Lubricating oil (low pressure) and circulating water (high temperature) alarm systems

Telephone selective ringing system

General announcing systems (alarm signals and voice communication)

Self-synchronous operated underwater log system

Self-synchronous operated propeller shaft revolution indicator system

Target designation system

  Engine governor control system (direct current on latest submarine)

Torpedo data computer (circuit GAl)

8A3. Systems requiring direct current. The following systems require direct current for operation:

Marker buoy system

Engine order indicator system (alternating current on older submarines)


Auxiliary gyrocompass

Torpedo data computer (17GA-1)

Torpedo firing

Torpedo ready lights

Engine governor control system

Auxiliary bow and stern plane angle indicating systems

Resistance thermometer systems

Gyrocompass system

8B1. Interior communication switchboard. a. Description. The I.C. switchboard is usually located on the starboard side of the control room. The switchboards on the latest type submarines are equipped with snap switches and dead front fuses, with blown fuse indication, mounted directly below or on either side of each switch requiring fuses. Earlier type submarines used knife switches with fuses mounted immediately below each switch.

b. Source of power. The alternating current power supply to this switchboard is obtained from the I.C. motor generators which are comprised of either 250-volt d.c. motors and 120-volt a.c. generators, or 120-volt d.c. motors and 120-volt a.c. generators, depending upon the type of installation. The former would take its power directly from the batteries, the latter from the lighting system. If the supply is taken from the lighting system, the installation is also

  equipped with an emergency supply obtained from a center tap off the battery through a double throw switch, for use in the event of failure of the lighting motor generator set.

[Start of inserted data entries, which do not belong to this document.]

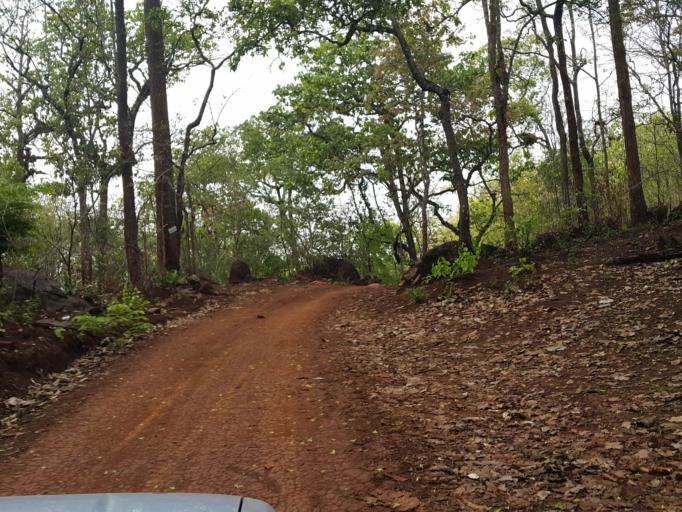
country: TH
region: Chiang Mai
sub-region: Amphoe Chiang Dao
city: Chiang Dao
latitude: 19.3054
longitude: 98.7261
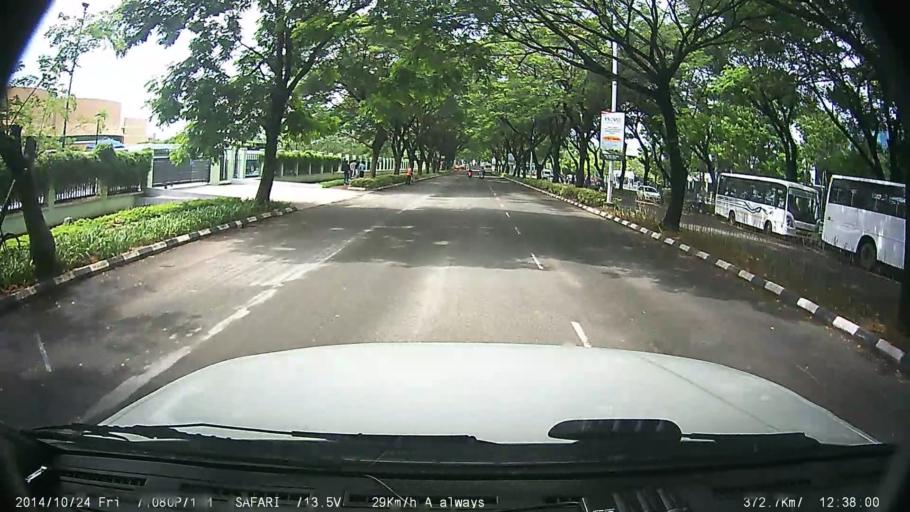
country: IN
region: Tamil Nadu
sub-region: Kancheepuram
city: Singapperumalkovil
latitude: 12.7368
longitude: 80.0053
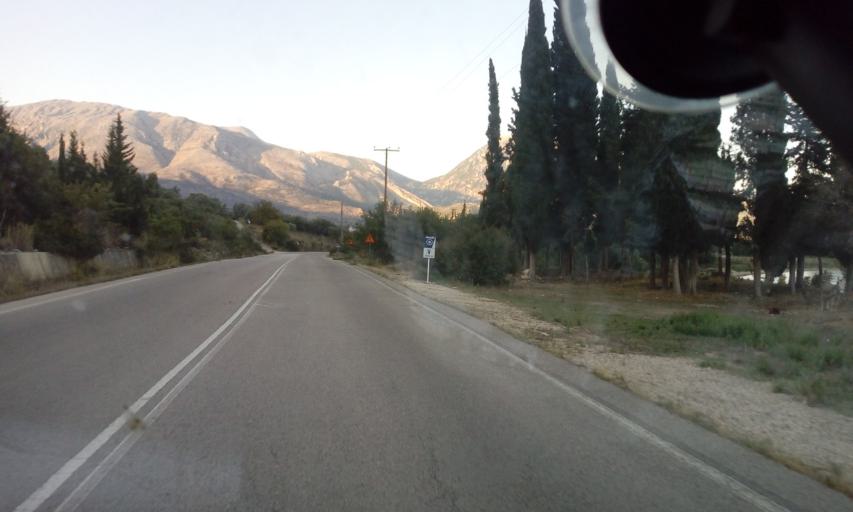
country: GR
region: West Greece
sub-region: Nomos Aitolias kai Akarnanias
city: Kandila
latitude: 38.6769
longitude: 20.9292
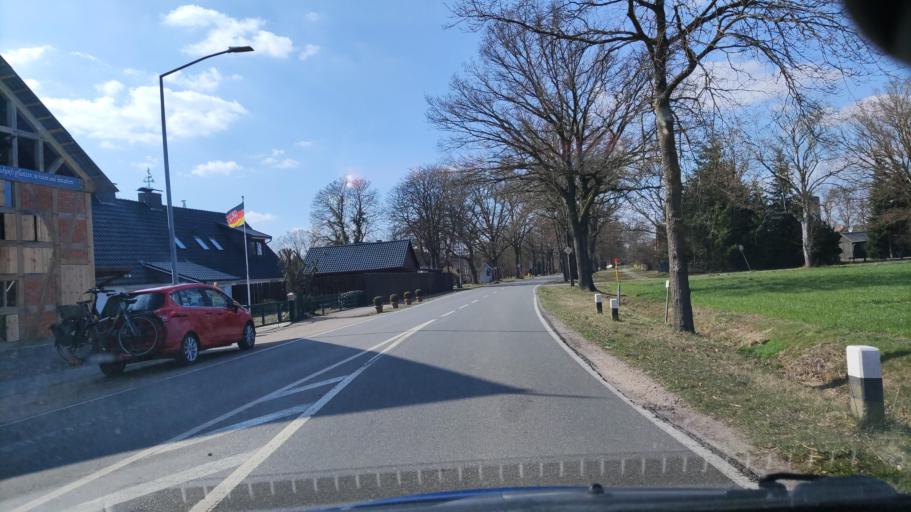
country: DE
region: Lower Saxony
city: Trebel
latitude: 53.0303
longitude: 11.3077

The direct current power supply to the switchboard comes from the lighting system. An auxiliary supply of direct current for the gyro compass and torpedo data computer may be obtained from a rectifier which receives its power supply from the alternating current bus.

Fused switches are supplied for the primaries of each of the two 120/8 volt transformers for the 6-8 volt circuits, and for the searchlight. One spare fused switch is provided, wired into the direct current bus, and 2 spare switches are wired into the alternating current bus.

Figure 8-1 is a simplified diagram showing the I.C. power supply system and controls.


Figure 8-1. Simplified diagram of I.C. power supply.
Figure 8-1. Simplified diagram of I.C. power supply.

Figure 8-2. I.C., gyro, action cutout and I.C.
motor generator switchboards, latest type.
Figure 8-2. I.C., gyro, action cutout and I.C. motor generator switchboards, latest type.
8B2. Action cutout switchboard. The action cutout switchboard on the latest fleet type submarines is mounted adjacent to the I.C. switchboard. The action cutout switchboard usually has 6 snap switches (5 active and 1 spare) which are provided to cut out general   announcing circuits from the bridge and conning tower; and 8 rotary switches (7 active and 1 spare) to cutout and transfer the control and indicating stations of the various I.C. circuits between the bridge, the conning tower, and the control room.

Figure 8-3. Action cutout and I.C. switchboards, latest type.
Figure 8-3. Action cutout and I.C. switchboards, latest type.